Through our many fixtures such as intolerance, poverty, discrimination, racism, sexism, and any other applicable ism’s, our society actively works against the best interests of various groups of people. With that being said, we must actively combat these injustices in any way that we can.
As a black man, I spent a large portion of my life thinking that I had it harder than anyone else. At least that’s what I was told. What I experienced. It took a while before I realized, shamefully, that other than having grown up poor, I have privilege in almost every way possible. I’m a man, heterosexual, Christian, able-bodied, cognitively able, financial stable, young and healthy.
The blinders began to come off in college, but my privilege was more apparent when I began working as a teacher, specifically a special educator. I think that it becomes tough for humans to have empathy and compassion, when we think that we have it worse than everyone else. But as I took a step back, I found myself in the position of working towards being an ally towards other marginalized groups of people.
A specific “aha moment” was when I took a trip abroad. After a thirteen-hour flight to Turkey I had one question. Why is there so much English? As I continued my trip through the Netherlands and the Czech Republic I wondered, how would I navigate this trip if I didn’t speak English? This was the first time in my life I ever considered my linguistic privilege.
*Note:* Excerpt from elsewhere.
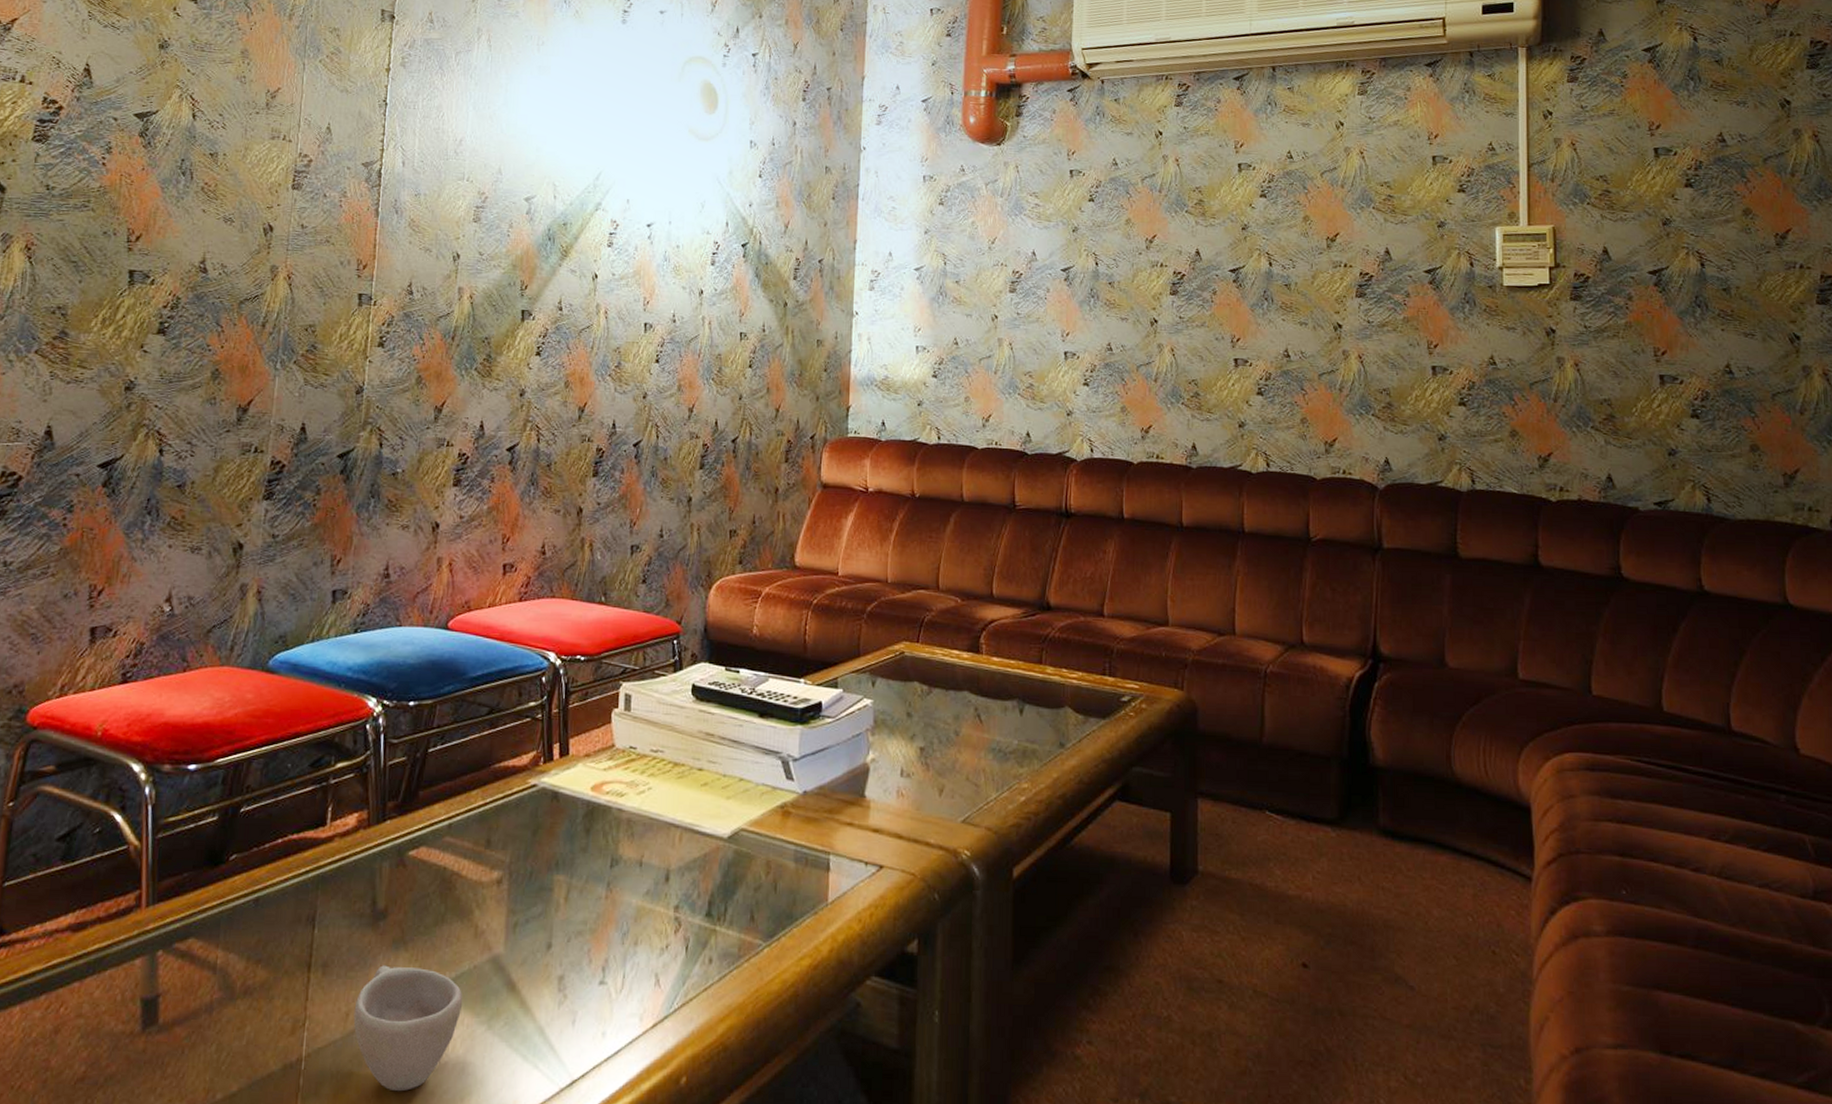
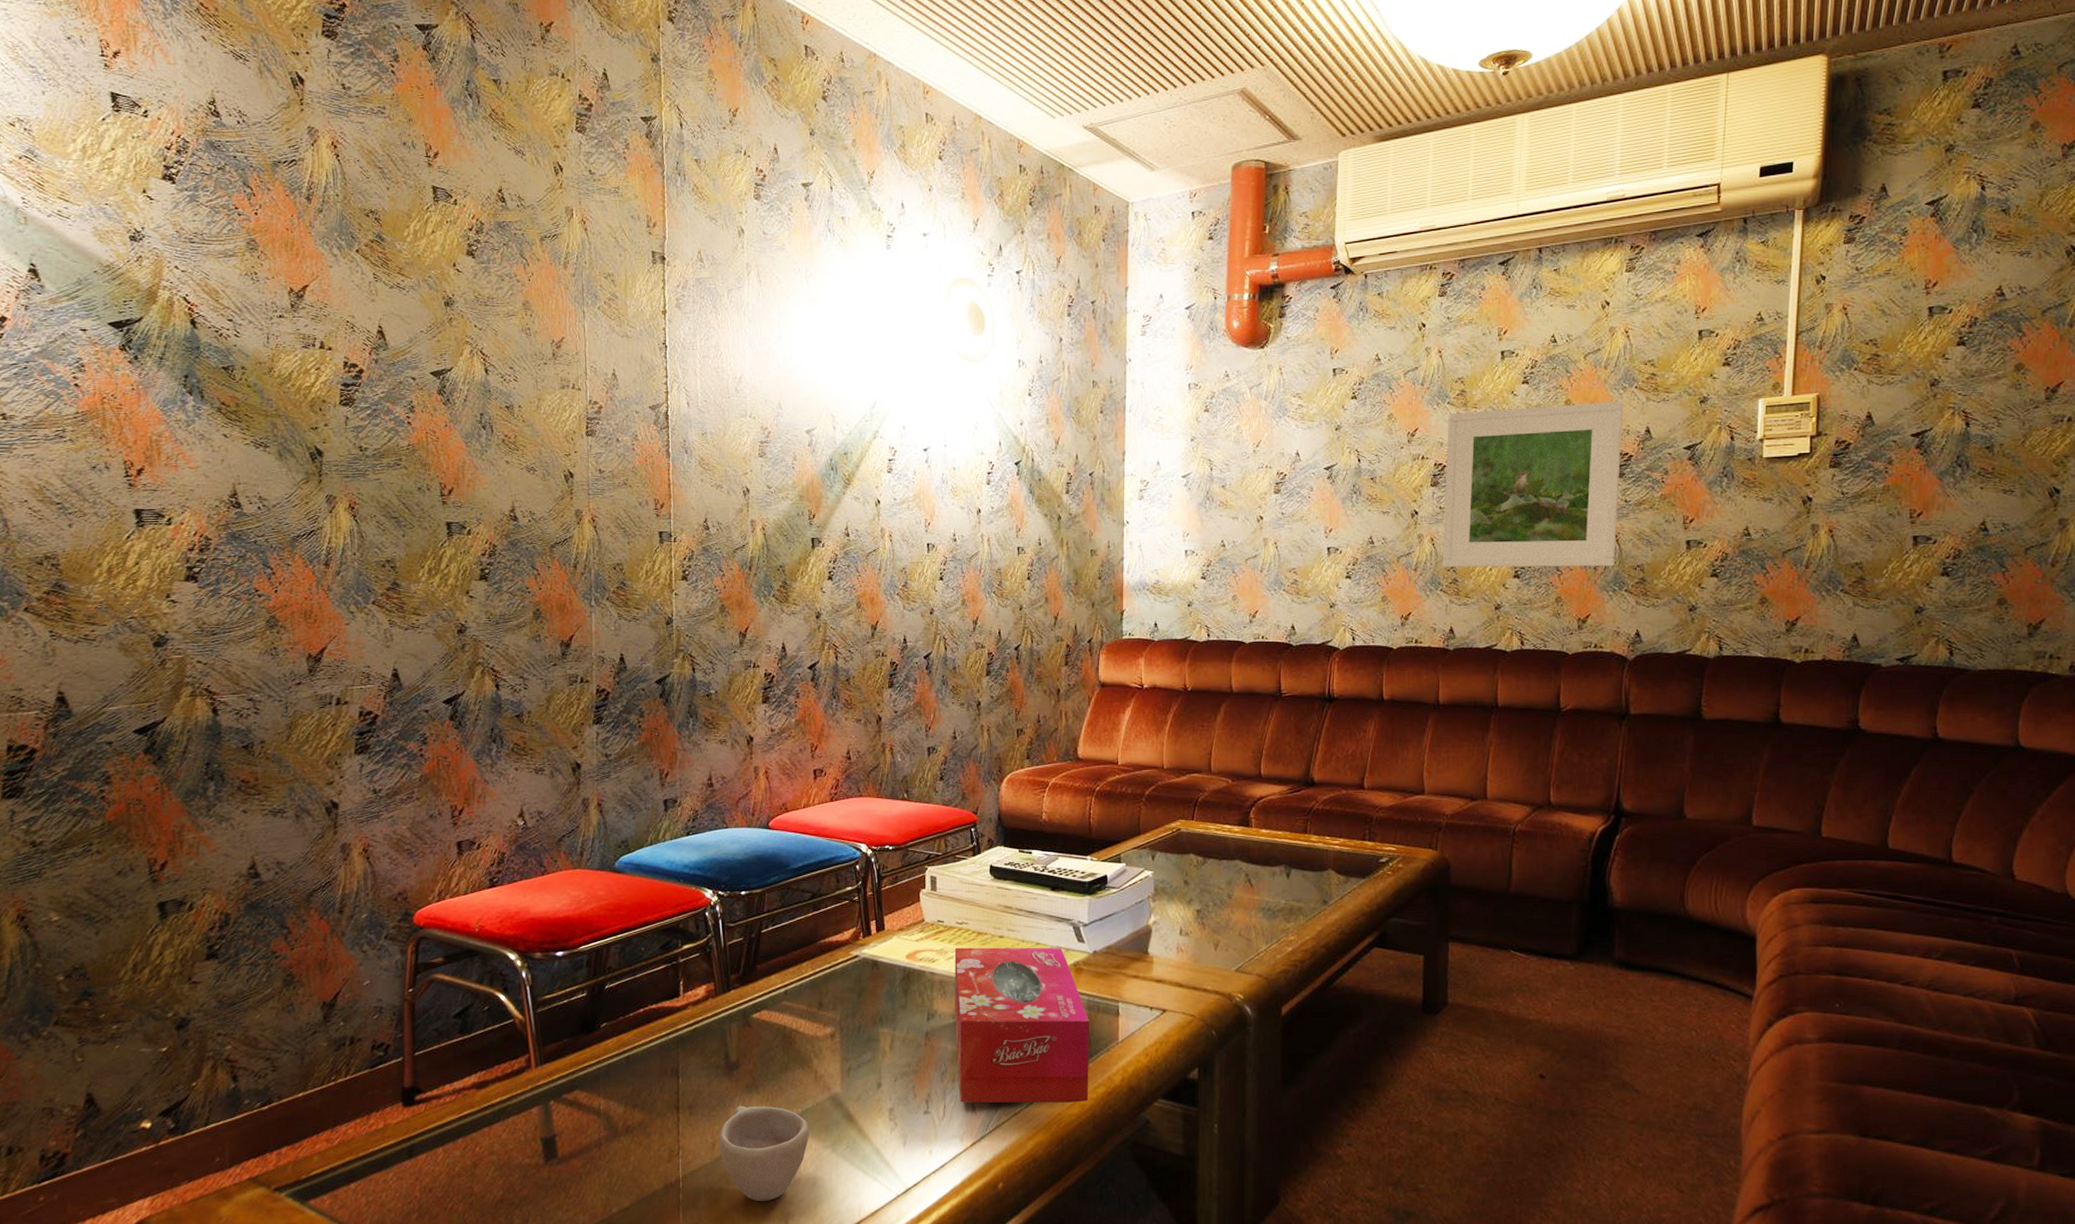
tissue box: none [641,780,797,977] -> present [954,947,1090,1103]
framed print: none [1183,220,1362,389] -> present [1442,401,1623,568]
With all that is going on in our current sociopolitical sphere, Latino immigrant children are some of the newest victims of societal intolerance and ignorance. If coming to another country isn’t jarring enough, in addition to the many other circumstances students could be dealing with, imagine that the space that you spend the majority of time in outside of your home is spent as uncomfortably as you’ve been since you got here. Repeating the same frustrations day after day, with your only comfort being the hope of seeing other children you know at school who share your misery. The people around you don’t seem to understand any of what you say, you don’t understand the majority of what they say, and many people don’t seem to care that you have anything to say anyway. I think you get the point.
But let’s give ourselves the benefit of the doubt. Let’s assume that we want to help but maybe we don’t know how to assist these children in truly feeling valued. Maybe we just need a concrete example of how to get it done. Well the article, Artful Spaces/Safe Places: A Gallery Provokes Voices that Interrogate Common Narratives of Latino Immigrant Children, gives a glimpse into how we can do this.
The article details a collaboration between a community director at an urban Spanish-speaking church and faculty from literacy education and visual art at IUPUI. In a summer program, students created hanging journals made from clay that helped in expressing children’s otherwise silenced voices. These journals held more meaning than which the children could fully express in English.
Then students were shown that their work was valued, as it was displayed in a gallery for their friends, family and community to observe. Not only does this illustrate the significance of the arts for children, but it shows that if we truly want to understand the experiences of others and make meaningful connections with them, we can.
Georard N. Mitchell is an Educational Leadership Master of Arts student in the IU School of Education at IUPUI.